They tell us to just not “flaunt it” and we’ll be fine, but that’s a lie. You had to bury yourself deep and fake it and lie and lie and lie and lie about every part of your life and just let it corrode your soul and and drive you deeper into self hatred. I refused. I’d fallen in love when I was 17 and it made me stubborn. I saw what the closet did, And Still Does, to so many, and apart from knowing that I had to be careful (I read stories about gay bashings nearly every week, even these days) I wasn’t going there, I was not going to act like I thought there was anything wrong with me when I damn well knew there wasn’t. All I had to do was remember how seeing him smile made me feel back when we were teenagers, and the world was new.
But I was never of the fabulous peacock tribe. I was, and to some degree still am, a kind of scrawny geeky kind of guy, without very much of a fashion sense, and thus I made it past a lot of job interviews, only to later be shown the door for being insufficiently low on the Kinsey scale.

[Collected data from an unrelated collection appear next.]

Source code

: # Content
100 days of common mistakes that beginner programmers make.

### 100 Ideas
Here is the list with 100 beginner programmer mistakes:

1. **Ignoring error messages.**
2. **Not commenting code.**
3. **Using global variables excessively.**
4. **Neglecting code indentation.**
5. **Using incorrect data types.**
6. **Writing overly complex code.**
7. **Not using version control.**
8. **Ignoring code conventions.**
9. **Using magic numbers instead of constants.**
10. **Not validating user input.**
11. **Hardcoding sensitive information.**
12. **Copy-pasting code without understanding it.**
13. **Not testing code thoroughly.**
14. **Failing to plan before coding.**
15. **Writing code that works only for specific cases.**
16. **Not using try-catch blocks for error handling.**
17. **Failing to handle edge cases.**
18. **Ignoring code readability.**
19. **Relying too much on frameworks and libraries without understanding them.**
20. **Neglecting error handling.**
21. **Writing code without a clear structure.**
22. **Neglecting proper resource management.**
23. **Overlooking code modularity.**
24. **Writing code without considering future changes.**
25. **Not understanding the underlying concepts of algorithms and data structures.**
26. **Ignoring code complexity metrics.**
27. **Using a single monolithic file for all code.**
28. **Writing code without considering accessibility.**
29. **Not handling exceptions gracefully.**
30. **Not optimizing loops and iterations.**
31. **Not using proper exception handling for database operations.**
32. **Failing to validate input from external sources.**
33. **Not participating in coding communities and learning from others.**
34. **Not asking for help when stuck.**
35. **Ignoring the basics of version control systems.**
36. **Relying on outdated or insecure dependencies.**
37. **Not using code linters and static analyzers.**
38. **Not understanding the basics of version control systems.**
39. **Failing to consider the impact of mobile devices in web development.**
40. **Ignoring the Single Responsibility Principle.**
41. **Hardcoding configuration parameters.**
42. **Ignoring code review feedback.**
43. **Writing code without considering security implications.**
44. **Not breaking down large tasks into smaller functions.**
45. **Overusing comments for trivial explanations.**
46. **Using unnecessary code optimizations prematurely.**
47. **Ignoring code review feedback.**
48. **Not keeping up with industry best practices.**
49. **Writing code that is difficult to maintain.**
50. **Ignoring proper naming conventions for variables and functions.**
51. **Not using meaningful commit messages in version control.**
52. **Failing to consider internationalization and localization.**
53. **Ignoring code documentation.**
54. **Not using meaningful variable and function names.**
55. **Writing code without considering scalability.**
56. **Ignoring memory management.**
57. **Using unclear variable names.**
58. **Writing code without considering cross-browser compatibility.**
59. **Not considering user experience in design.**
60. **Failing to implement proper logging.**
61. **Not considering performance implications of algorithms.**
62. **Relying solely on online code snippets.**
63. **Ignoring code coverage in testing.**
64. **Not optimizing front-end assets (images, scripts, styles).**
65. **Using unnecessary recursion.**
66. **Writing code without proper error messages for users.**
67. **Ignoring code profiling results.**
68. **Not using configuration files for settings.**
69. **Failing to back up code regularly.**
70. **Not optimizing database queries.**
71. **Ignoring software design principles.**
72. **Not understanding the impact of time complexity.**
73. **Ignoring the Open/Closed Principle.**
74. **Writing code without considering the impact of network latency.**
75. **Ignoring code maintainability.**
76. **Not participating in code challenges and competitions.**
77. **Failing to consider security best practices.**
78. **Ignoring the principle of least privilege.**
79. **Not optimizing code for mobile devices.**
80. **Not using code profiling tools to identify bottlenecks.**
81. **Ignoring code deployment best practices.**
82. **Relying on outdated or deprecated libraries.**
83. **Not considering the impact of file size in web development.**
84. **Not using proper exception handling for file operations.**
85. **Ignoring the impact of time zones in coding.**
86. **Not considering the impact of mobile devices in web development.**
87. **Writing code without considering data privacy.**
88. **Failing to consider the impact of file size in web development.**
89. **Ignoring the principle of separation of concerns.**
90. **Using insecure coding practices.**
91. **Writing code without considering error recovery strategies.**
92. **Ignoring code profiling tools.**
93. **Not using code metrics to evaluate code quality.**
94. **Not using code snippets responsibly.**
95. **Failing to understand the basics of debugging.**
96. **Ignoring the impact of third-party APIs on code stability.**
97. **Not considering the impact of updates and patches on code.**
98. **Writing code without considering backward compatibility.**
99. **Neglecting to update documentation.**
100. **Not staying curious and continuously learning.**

I never had a boyfriend, was always single, and thus had no love life to brag about like everyone else in the office. Lots of people mistook that for my being discrete but if challenged on it I would dig in my heels and tell the truth. Yes I am…what of it? And that’s what usually got me fired. I never really saw myself as being brave or having courage, just stubborn.
So I didn’t have much to save for retirement, until I got the job I have now, with an employer that actually took pains to make me feel safe and valued there, and matched ten percent of my salary and put it right into a 403b (they’re for non-profits). Twenty-two years of that, plus my own contributions now that I had a good income for it, gave me enough of a nest egg that I can retire comfortably, if not fabulously. But Social Security is going to have to be a big part of that, which is why I waited to apply. That, and buying my little Baltimore rowhouse when I did, makes it possible. Oh…and the car is paid for. In ten years so is the house.
I’ll do okay. But for the life of me I just don’t get why so many old people vote republican. They’ve been trying to kill Social Security since FDR created it.